**WHAT IS EXPECTED:**
In full and unchanged, set down the entries that follow, with no images.

**INPUT DATA:**
>>>

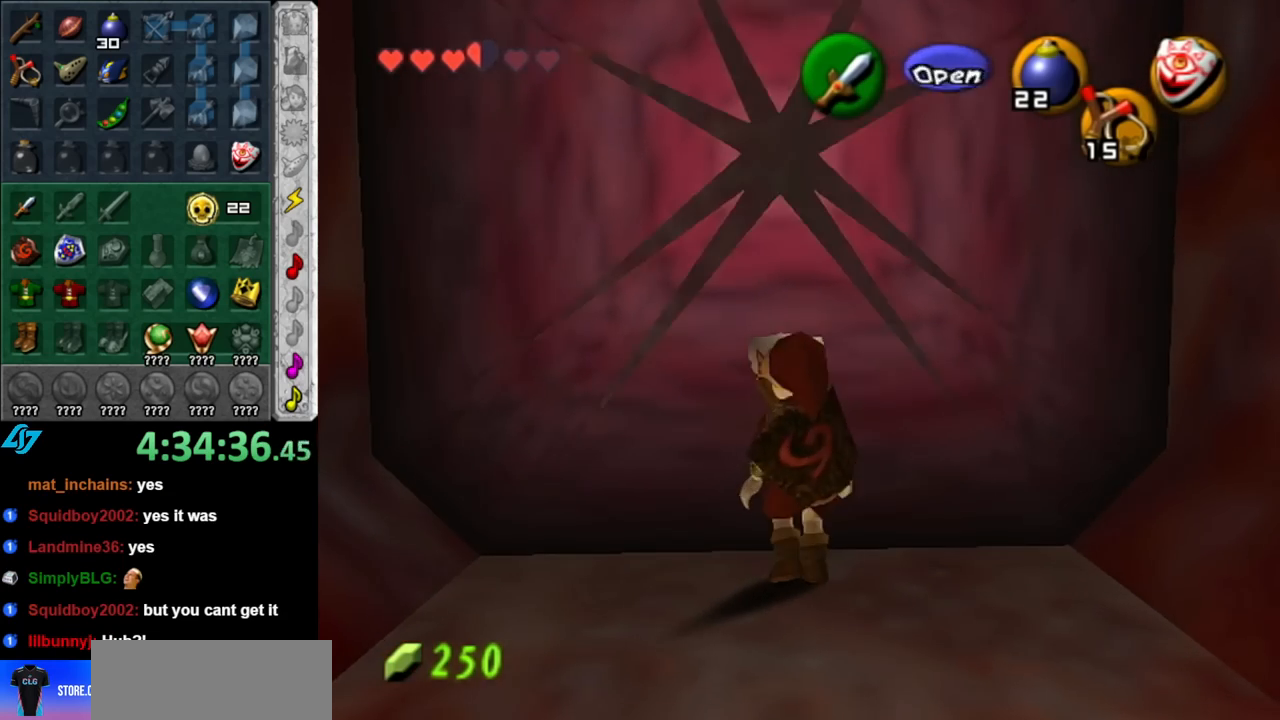
{"buttons": [], "left_stick": "center", "right_stick": "center", "events": []}
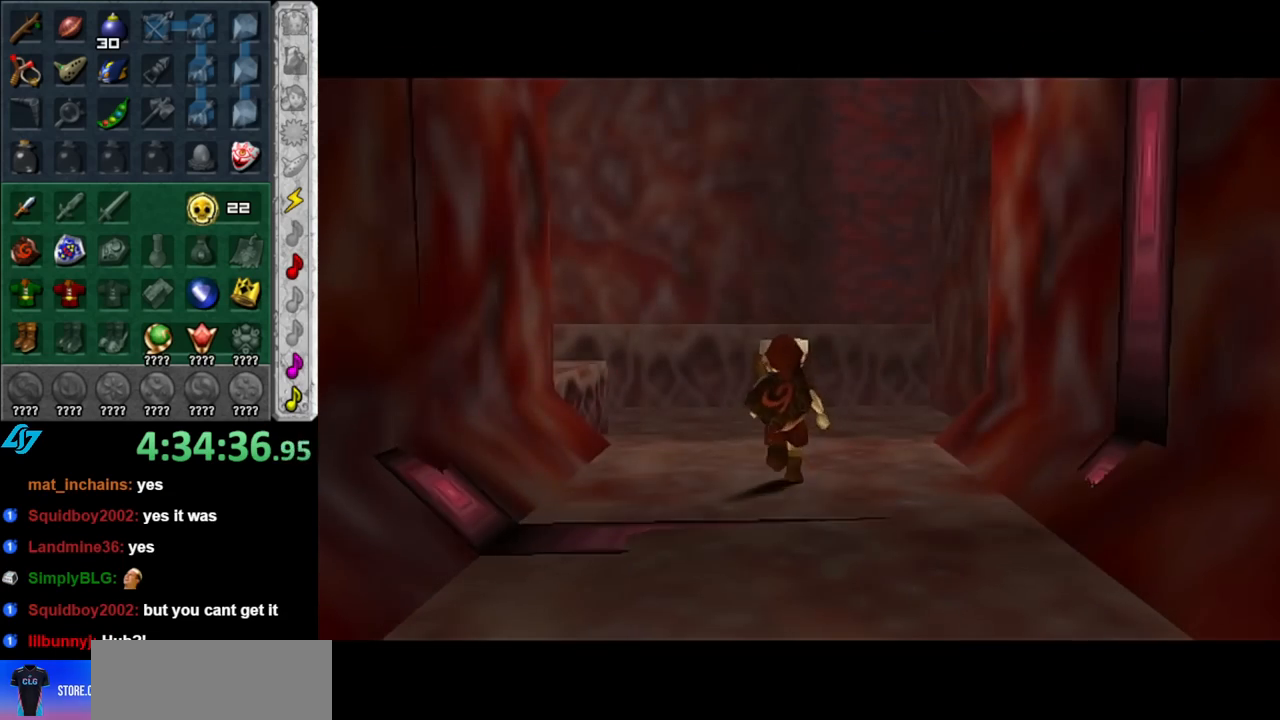
{"buttons": [], "left_stick": "center", "right_stick": "center", "events": []}
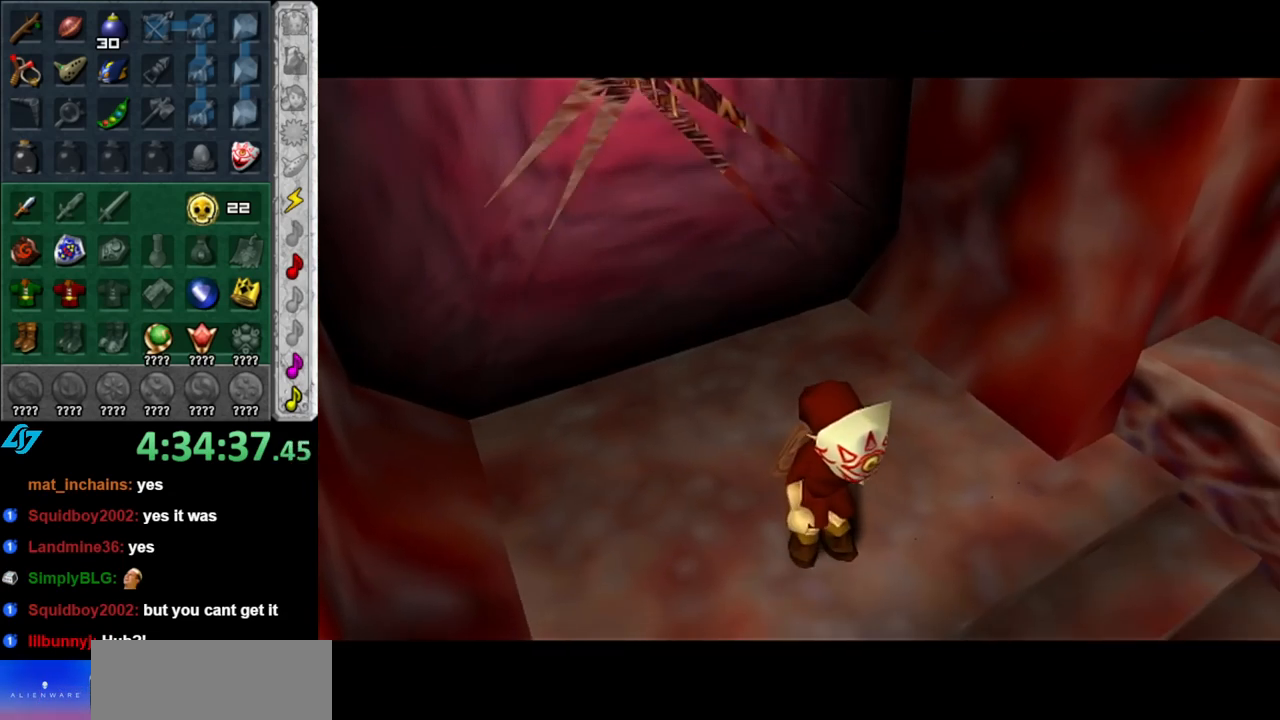
{"buttons": [], "left_stick": "center", "right_stick": "center", "events": []}
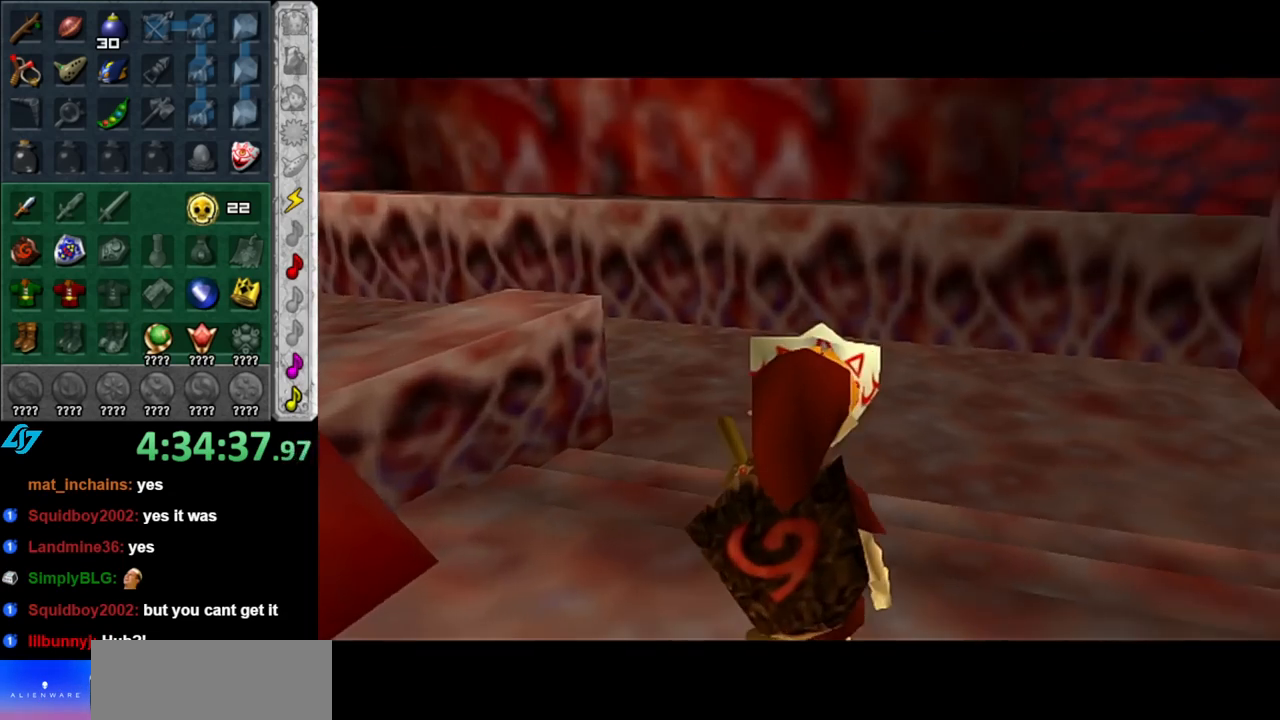
{"buttons": ["L1"], "left_stick": "center", "right_stick": "center", "events": [[283, "left_stick", "up-left"], [367, "left_stick", "down-left"], [433, "L1", "down"], [467, "left_stick", "center"]]}
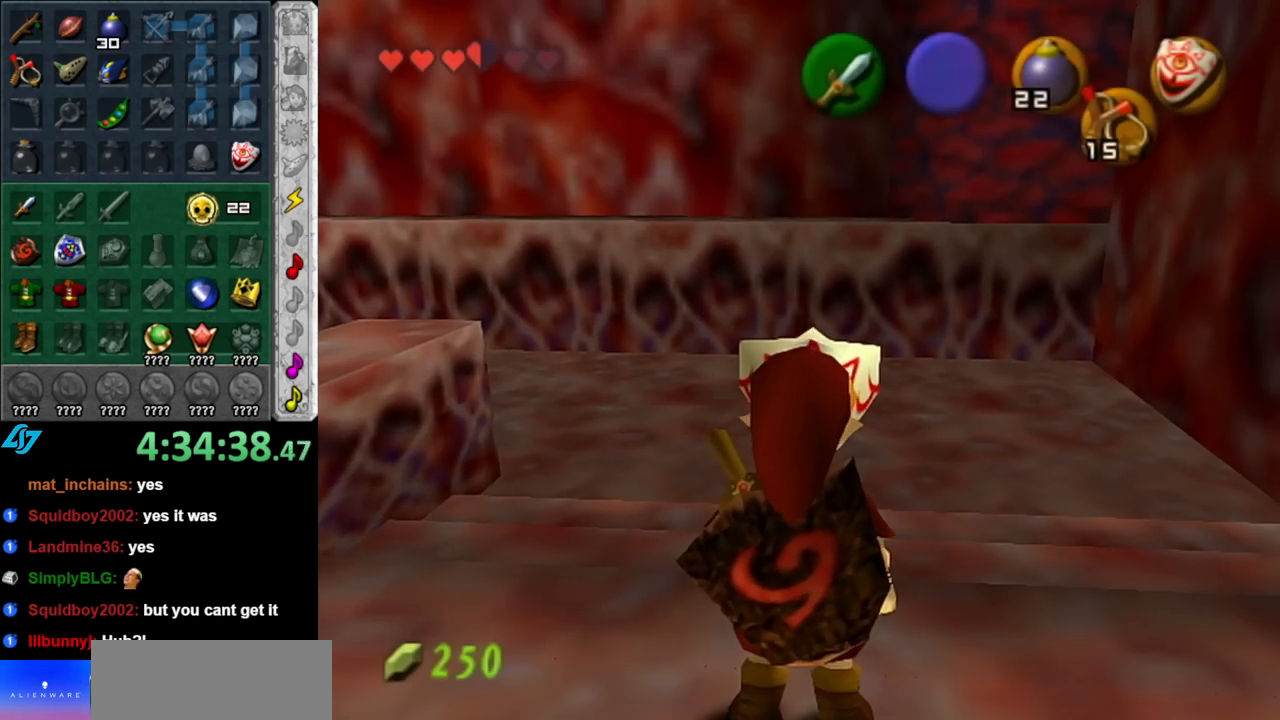
{"buttons": ["A", "L1"], "left_stick": "right", "right_stick": "center", "events": [[150, "left_stick", "right"], [400, "A", "down"]]}
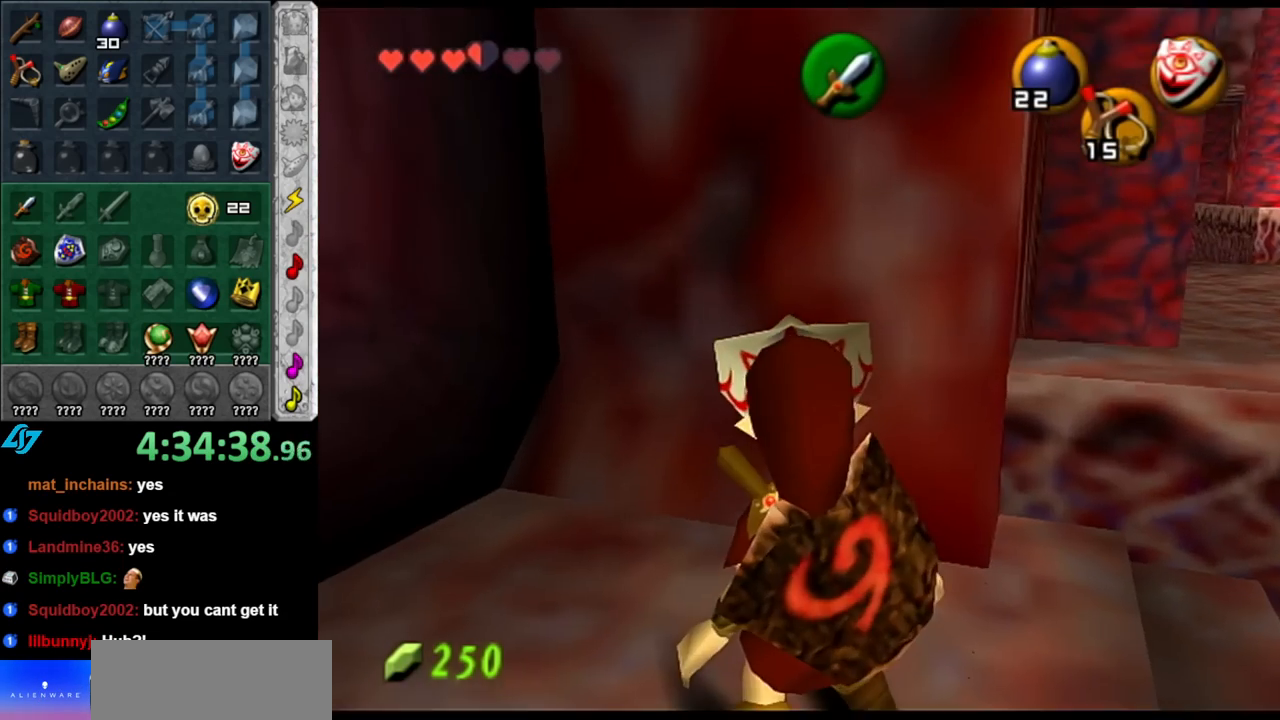
{"buttons": [], "left_stick": "up", "right_stick": "center", "events": [[67, "A", "up"], [317, "L1", "up"], [400, "left_stick", "up"]]}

<<<

**SOLUTION:**
{"buttons": [], "left_stick": "center", "right_stick": "center", "events": []}
{"buttons": [], "left_stick": "center", "right_stick": "center", "events": []}
{"buttons": [], "left_stick": "center", "right_stick": "center", "events": []}
{"buttons": ["L1"], "left_stick": "center", "right_stick": "center", "events": [[283, "left_stick", "up-left"], [367, "left_stick", "down-left"], [433, "L1", "down"], [467, "left_stick", "center"]]}
{"buttons": ["A", "L1"], "left_stick": "right", "right_stick": "center", "events": [[150, "left_stick", "right"], [400, "A", "down"]]}
{"buttons": [], "left_stick": "up", "right_stick": "center", "events": [[67, "A", "up"], [317, "L1", "up"], [400, "left_stick", "up"]]}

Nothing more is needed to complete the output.